従来からナイロン6、ナイロン66等に代表される結晶性ポリアミド樹脂は、その優れた特性と溶融成形の容易さから、衣料用、産業資材用の繊維、あるいは自動車分野、電気電子分野などにおける射出成型品、また、押出フィルム、先進フィルムとしても広く用いられている。押出フィルム、延伸フィルムはガスバリア性、強靭性、熱的特性や機械的特性に優れるため、食品包装用フィルムや電気電子分野のフィルムなどに単層フィルムあるいは他の樹脂との共押出による積層フィルムの構成素材として、様々な分野に用いられている。
しかしながら、滑材等を添加していないポリアミドフィルム同士は摩擦係数が高く、ラミネート工程や印刷工程等の後加工工程だけでなく、最終工程の包装工程においても不良やトラブルを引き起こす要因となるため、特許文献1、2にあるように、シリカ等の滑材を添加し、滑り性を改善している。

▶ _抽出データ_:
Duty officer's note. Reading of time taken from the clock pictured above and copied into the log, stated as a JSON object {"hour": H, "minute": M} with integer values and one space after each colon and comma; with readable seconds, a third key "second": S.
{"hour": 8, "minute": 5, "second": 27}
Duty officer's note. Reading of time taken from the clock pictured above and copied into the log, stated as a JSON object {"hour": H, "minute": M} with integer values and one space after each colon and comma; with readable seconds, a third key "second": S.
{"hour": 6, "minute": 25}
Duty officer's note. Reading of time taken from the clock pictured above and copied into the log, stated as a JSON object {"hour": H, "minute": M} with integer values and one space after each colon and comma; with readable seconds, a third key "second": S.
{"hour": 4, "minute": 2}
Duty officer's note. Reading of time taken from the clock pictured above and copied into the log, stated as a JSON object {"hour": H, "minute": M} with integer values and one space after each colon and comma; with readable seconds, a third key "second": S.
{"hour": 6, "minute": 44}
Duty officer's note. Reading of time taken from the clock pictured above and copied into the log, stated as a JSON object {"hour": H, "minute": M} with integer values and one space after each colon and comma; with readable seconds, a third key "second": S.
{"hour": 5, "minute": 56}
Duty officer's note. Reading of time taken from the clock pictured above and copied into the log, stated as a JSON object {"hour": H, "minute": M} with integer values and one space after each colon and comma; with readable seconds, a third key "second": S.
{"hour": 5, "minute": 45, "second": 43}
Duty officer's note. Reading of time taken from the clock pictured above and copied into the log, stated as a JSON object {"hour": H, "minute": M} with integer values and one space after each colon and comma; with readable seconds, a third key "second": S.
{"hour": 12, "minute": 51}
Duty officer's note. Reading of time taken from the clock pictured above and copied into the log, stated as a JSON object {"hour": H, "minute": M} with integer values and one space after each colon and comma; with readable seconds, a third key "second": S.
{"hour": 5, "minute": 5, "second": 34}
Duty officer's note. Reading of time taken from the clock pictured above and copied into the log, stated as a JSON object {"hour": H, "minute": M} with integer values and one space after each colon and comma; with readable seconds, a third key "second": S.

▶ _課題 A_:
ポリアミドフィルムについての本文を読み、次の問いに答えなさい。
(i) 結晶性ポリアミド樹脂の代表として挙げられているものは何か。
(ii) 押出フィルムや延伸フィルムが優れているとされる特性は何か。
(iii) 滑り性を改善するために添加される滑材の例として挙げられているものは何か。
▶ _課題 B_:
本文のうち、「従来からナイロン6、ナイロン」で始まり「様々な分野に用いられている。」で終わる部分を、一字一句違えずに書き写しなさい。
記録はここでは用いない。

▶ _解答 A_:
(i) ナイロン6、ナイロン66
(ii) ガスバリア性、強靭性、熱的特性、機械的特性
(iii) シリカ

▶ _解答 B_:
従来からナイロン6、ナイロン66等に代表される結晶性ポリアミド樹脂は、その優れた特性と溶融成形の容易さから、衣料用、産業資材用の繊維、あるいは自動車分野、電気電子分野などにおける射出成型品、また、押出フィルム、先進フィルムとしても広く用いられている。押出フィルム、延伸フィルムはガスバリア性、強靭性、熱的特性や機械的特性に優れるため、食品包装用フィルムや電気電子分野のフィルムなどに単層フィルムあるいは他の樹脂との共押出による積層フィルムの構成素材として、様々な分野に用いられている。